1.1. Traumatica mancanza di significato.
Il presente lavoro è fondato sulla necessità di trovare punti di riferimento nel disordine. Mi chiedo cosa possa offrire, all’uomo, l’esperienza del disordine, e se l’aspirazione ad organizzare il modo in cui la realtà e gli avvenimenti si presentano ai nostri occhi, ci aiuti veramente a comprendere il mondo e a viverlo come un ambiente familiare.
Seguendo il senso comune consideriamo come disordine, in astratto, un’apparenza che riveli la trasgressione di certe regole; in un linguaggio proprio della meccanica, mancanza di funzionalità in un dispositivo; turbamento dell’ordine pubblico, in una prospettiva sociale.
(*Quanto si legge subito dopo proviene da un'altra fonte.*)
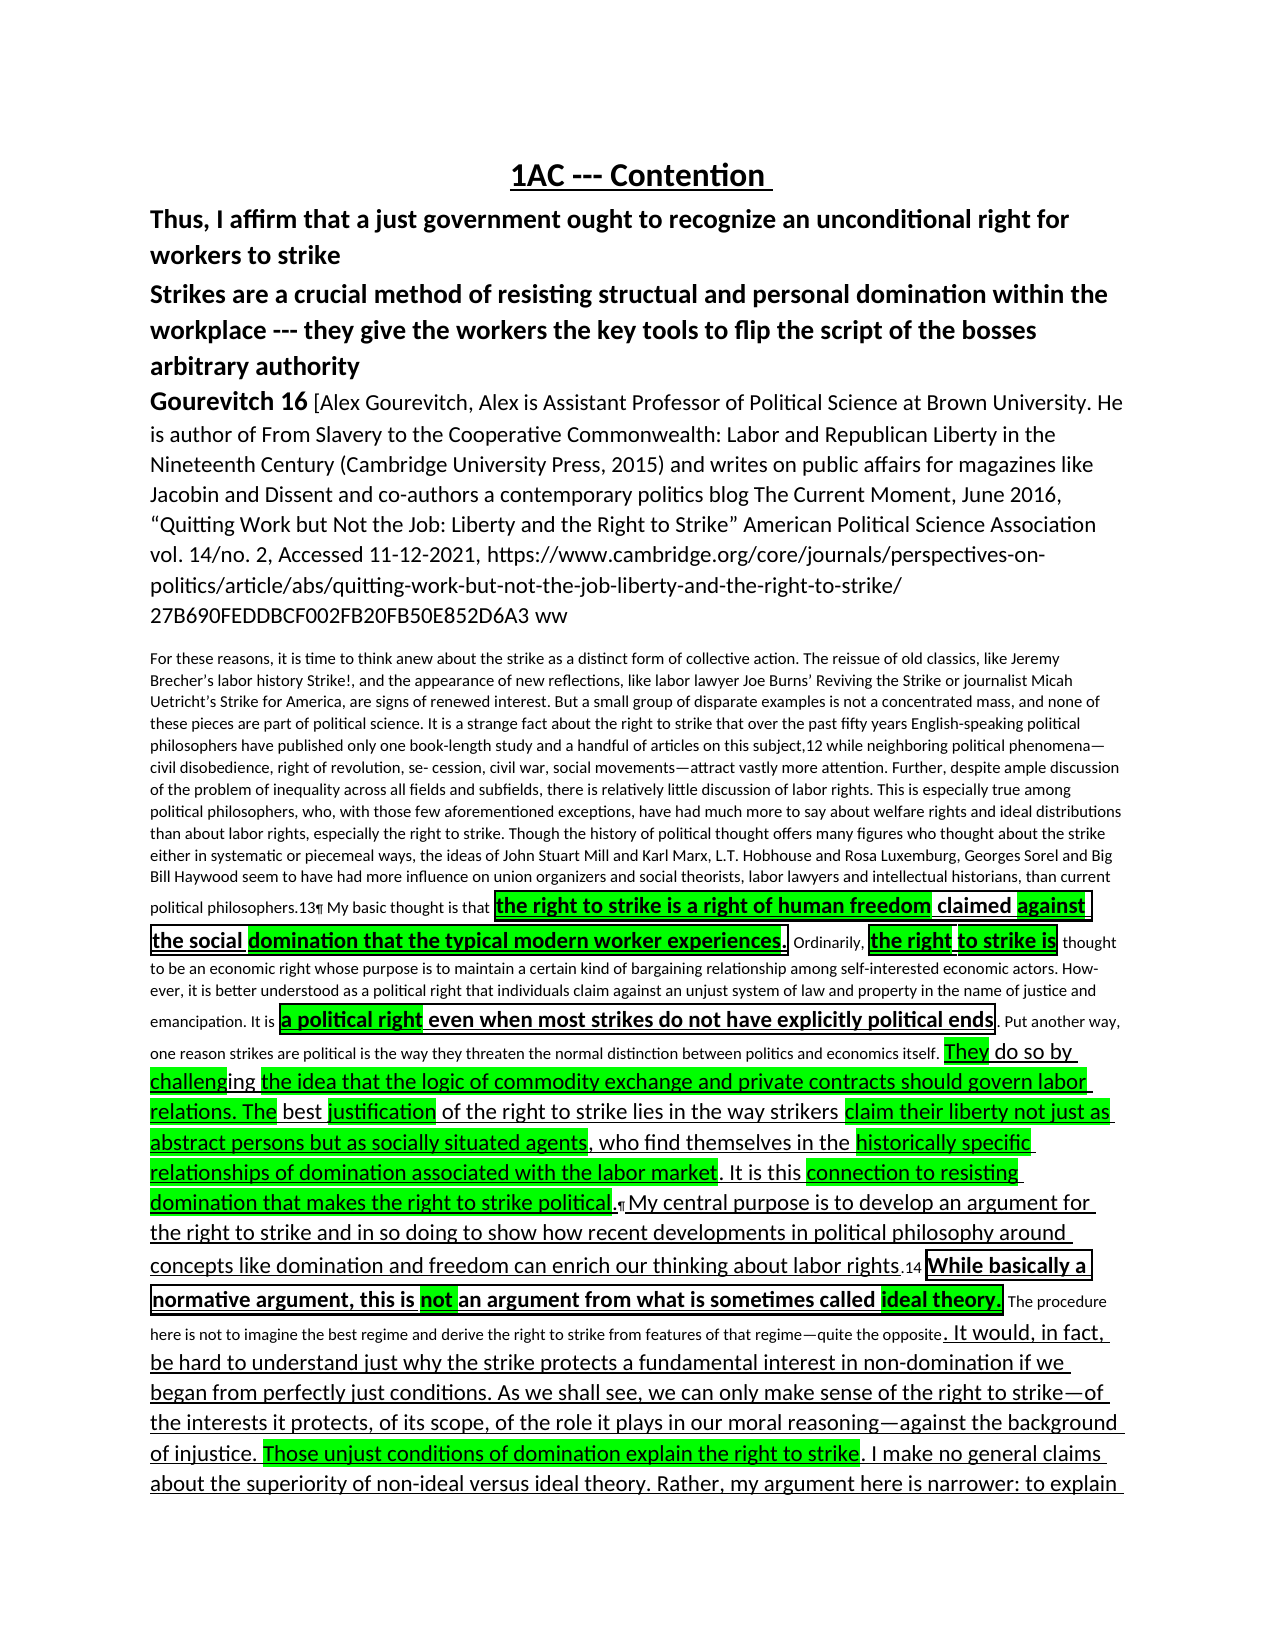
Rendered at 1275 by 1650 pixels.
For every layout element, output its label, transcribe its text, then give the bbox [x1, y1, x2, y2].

subtitle Thus, I affirm that a just government ought to recognize an unconditional right for workers to strike [150, 202, 1125, 271]
subtitle 1AC --- Contention [150, 154, 1125, 195]
text Gourevitch 16 [Alex Gourevitch, Alex is Assistant Professor of Political Science at Brown University. He is author of From Slavery to the Cooperative Commonwealth: Labor and Republican Liberty in the Nineteenth Century (Cambridge University Press, 2015) and writes on public affairs for magazines like Jacobin and Dissent and co-authors a contemporary politics blog The Current Moment, June 2016, “Quitting Work but Not the Job: Liberty and the Right to Strike” American Political Science Association vol. 14/no. 2, Accessed 11-12-2021, https://www.cambridge.org/core/journals/perspectives-on-politics/article/abs/quitting-work-but-not-the-job-liberty-and-the-right-to-strike/27B690FEDDBCF002FB20FB50E852D6A3 ww [150, 384, 1125, 629]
Un punto di riferimento è un oggetto che serva a «determinare un orientamento, in senso proprio o figurato». Traduciamo in francese la parola ‘riferimento’ in due modi: genericamente con repère, elemento utile per sistemare un insieme di parti allo scopo di svolgere un lavoro con precisione, o che permetta di localizzare un fenomeno, di riconoscere una cosa in un insieme; seguendo l’apporto dello strutturalismo, con
référent, il significato o referente di un’espressione, a cui, nella teoria saussuriana del segno
linguistico, è collegato l’elemento formale del significante1.
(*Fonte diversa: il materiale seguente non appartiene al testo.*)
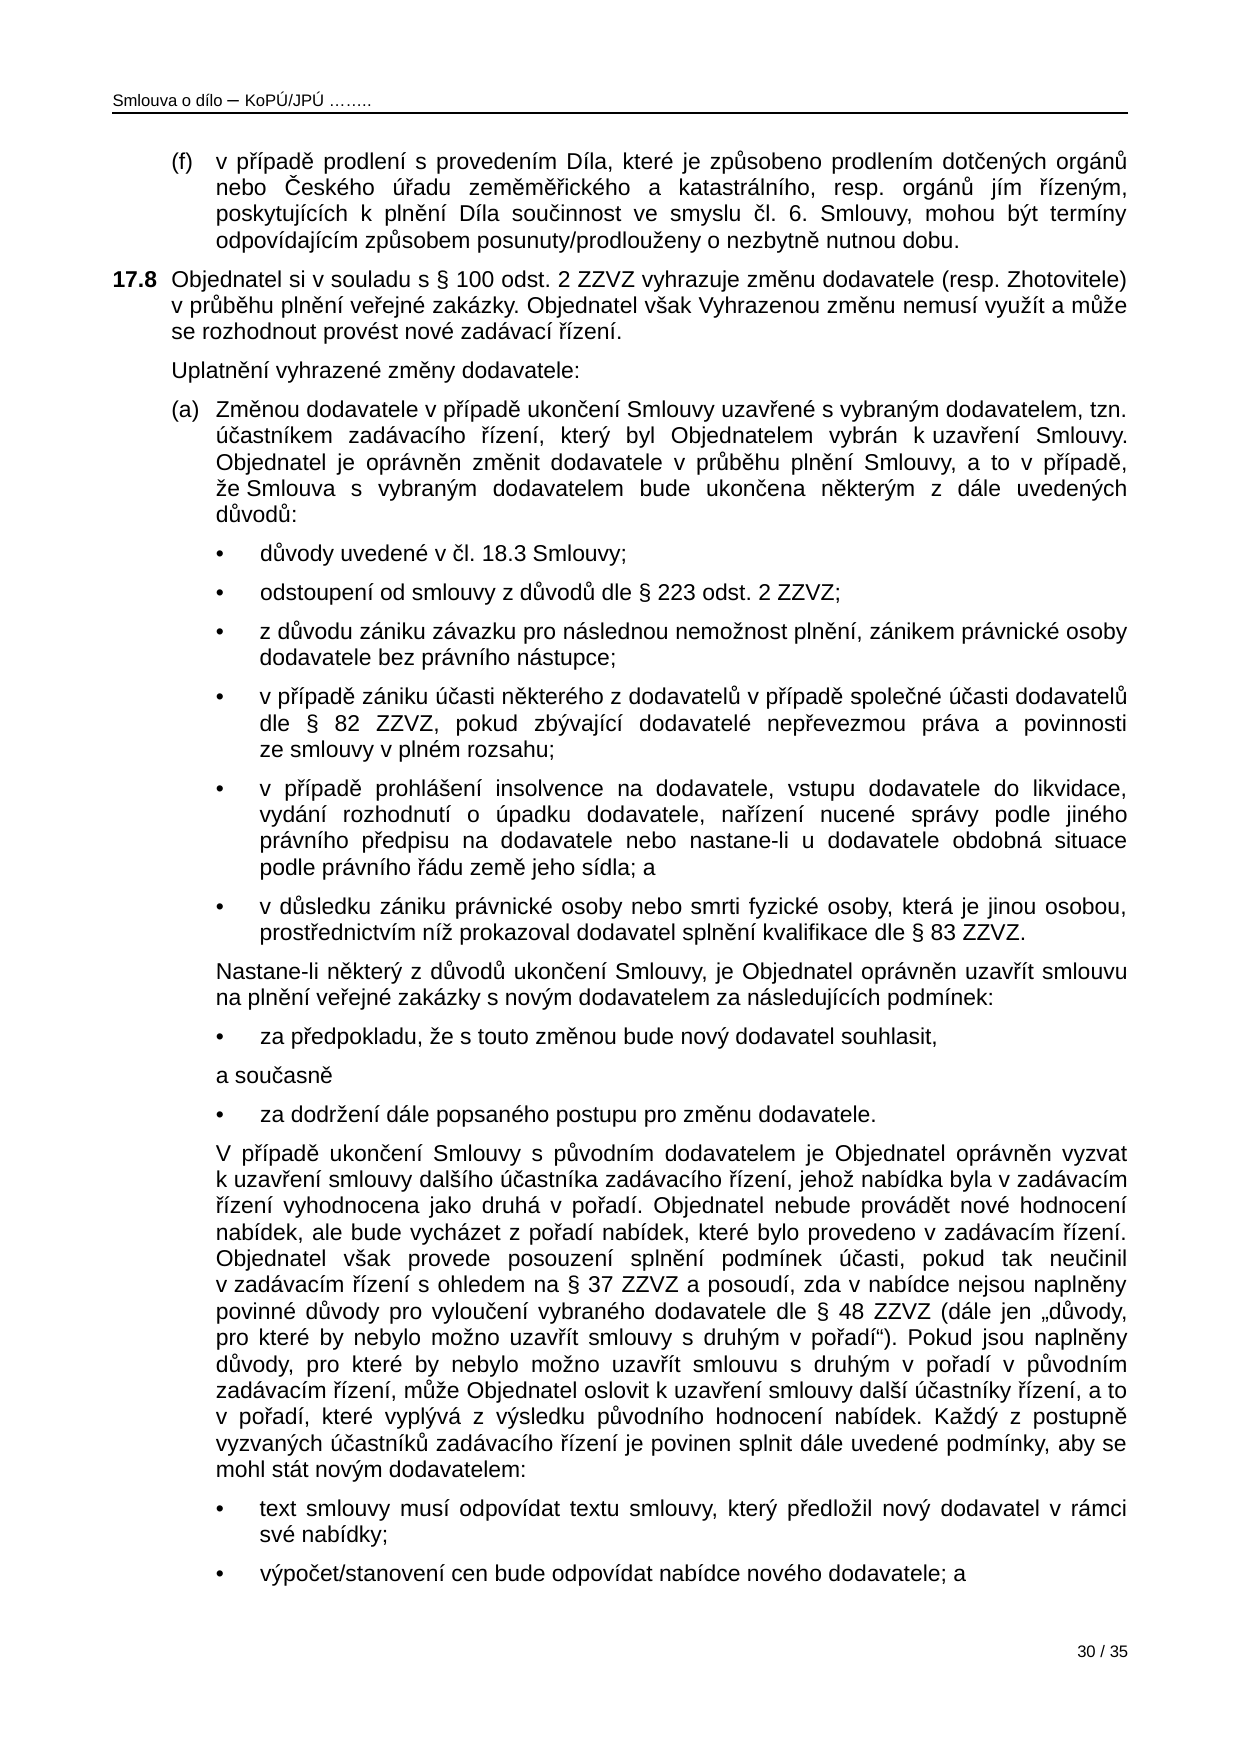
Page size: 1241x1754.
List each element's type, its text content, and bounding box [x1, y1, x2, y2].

text a současně [186, 1062, 1128, 1088]
list Změnou dodavatele v případě ukončení Smlouvy uzavřené s vybraným dodavatelem, tzn. účastníkem zadávacího řízení, který byl Objednatelem vybrán k uzavření Smlouvy. Objednatel je oprávněn změnit dodavatele v průběhu plnění Smlouvy, a to v případě, že Smlouva s vybraným dodavatelem bude ukončena některým z dále uvedených důvodů: [171, 396, 1128, 528]
text Nastane-li některý z důvodů ukončení Smlouvy, je Objednatel oprávněn uzavřít smlouvu na plnění veřejné zakázky s novým dodavatelem za následujících podmínek: [216, 958, 1128, 1011]
text • v případě zániku účasti některého z dodavatelů v případě společné účasti dodavatelů dle § 82 ZZVZ, pokud zbývající dodavatelé nepřevezmou práva a povinnosti ze smlouvy v plném rozsahu; [216, 683, 1128, 762]
text • text smlouvy musí odpovídat textu smlouvy, který předložil nový dodavatel v rámci své nabídky; [216, 1495, 1128, 1547]
list v případě prodlení s provedením Díla, které je způsobeno prodlením dotčených orgánů nebo Českého úřadu zeměměřického a katastrálního, resp. orgánů jím řízeným, poskytujících k plnění Díla součinnost ve smyslu čl. 6. Smlouvy, mohou být termíny odpovídajícím způsobem posunuty/prodlouženy o nezbytně nutnou dobu. [171, 148, 1128, 253]
text • odstoupení od smlouvy z důvodů dle § 223 odst. 2 ZZVZ; [216, 579, 1128, 606]
text • za dodržení dále popsaného postupu pro změnu dodavatele. [216, 1101, 1128, 1127]
text • v důsledku zániku právnické osoby nebo smrti fyzické osoby, která je jinou osobou, prostřednictvím níž prokazoval dodavatel splnění kvalifikace dle § 83 ZZVZ. [216, 893, 1128, 945]
text Objednatel si v souladu s § 100 odst. 2 ZZVZ vyhrazuje změnu dodavatele (resp. Zhotovitele) v průběhu plnění veřejné zakázky. Objednatel však Vyhrazenou změnu nemusí využít a může se rozhodnout provést nové zadávací řízení. [112, 266, 1128, 345]
text • z důvodu zániku závazku pro následnou nemožnost plnění, zánikem právnické osoby dodavatele bez právního nástupce; [216, 618, 1128, 671]
text V případě ukončení Smlouvy s původním dodavatelem je Objednatel oprávněn vyzvat k uzavření smlouvy dalšího účastníka zadávacího řízení, jehož nabídka byla v zadávacím řízení vyhodnocena jako druhá v pořadí. Objednatel nebude provádět nové hodnocení nabídek, ale bude vycházet z pořadí nabídek, které bylo provedeno v zadávacím řízení. Objednatel však provede posouzení splnění podmínek účasti, pokud tak neučinil v zadávacím řízení s ohledem na § 37 ZZVZ a posoudí, zda v nabídce nejsou naplněny povinné důvody pro vyloučení vybraného dodavatele dle § 48 ZZVZ (dále jen „důvody, pro které by nebylo možno uzavřít smlouvy s druhým v pořadí“). Pokud jsou naplněny důvody, pro které by nebylo možno uzavřít smlouvu s druhým v pořadí v původním zadávacím řízení, může Objednatel oslovit k uzavření smlouvy další účastníky řízení, a to v pořadí, které vyplývá z výsledku původního hodnocení nabídek. Každý z postupně vyzvaných účastníků zadávacího řízení je povinen splnit dále uvedené podmínky, aby se mohl stát novým dodavatelem: [216, 1140, 1128, 1482]
text • za předpokladu, že s touto změnou bude nový dodavatel souhlasit, [216, 1023, 1128, 1049]
text • výpočet/stanovení cen bude odpovídat nabídce nového dodavatele; a [216, 1560, 1128, 1586]
text • důvody uvedené v čl. 18.3 Smlouvy; [216, 540, 1128, 567]
text • v případě prohlášení insolvence na dodavatele, vstupu dodavatele do likvidace, vydání rozhodnutí o úpadku dodavatele, nařízení nucené správy podle jiného právního předpisu na dodavatele nebo nastane-li u dodavatele obdobná situace podle právního řádu země jeho sídla; a [216, 775, 1128, 880]
list Uplatnění vyhrazené změny dodavatele: [112, 357, 1128, 383]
Le due accezioni con cui il termine ‘riferimento’ può essere inteso sono concettualmente opposte rispetto alla nozione di ‘disordine’. La proprietà di precisione che caratterizza, tra le altre cose, il ‘riferimento’ in quanto elemento per orientarsi in una situazione, non è per niente rilevabile nello sconvolgimento di regole provocato da un contesto di confusione; mentre – secondo un livello anche solo intuitivo di ragionamento - per fissare un significato ad una parola, è necessario che l’oggetto al quale vogliamo riferirci sia inequivocabilmente uno, in modo tale da poterlo nominare sempre con lo stesso termine, e senza ambiguità che destabilizzino l’assegnazione. Queste considerazioni possono essere valide solo in linea di massima: in realtà sappiamo che, per via del principio di polisemia, una parola può anche essere riferita a più oggetti, mentre il concetto di orientamento acquista tutto il suo valore di stabilità proprio se rapportato in applicazione ad una situazione di confusione da dominare. Fra i due concetti, quindi, è possibile stabilire dei rapporti, ed i romanzi di Claude Simon, in proposito, contengono diversi spunti di riflessione.
L’autore ha sempre fondato l’attività di scrittura su una forte considerazione della polisemia del linguaggio e del disordine con cui gli eventi, nella realtà, si presentano all’esperienza umana, assumendo i due dati di fatto come aspetti divergenti ma complementari di un’esperienza letteraria unica ed inscindibile. In questo senso potremmo pensare che, nei suoi romanzi, la varietà del linguaggio appaia come riflesso del disordine della realtà; ma non è esattamente così. Parlo infatti di analogie, ma anche di differenze, poiché Simon non considera il linguaggio come qualcosa in grado di descrivere il mondo con adeguata semplicità.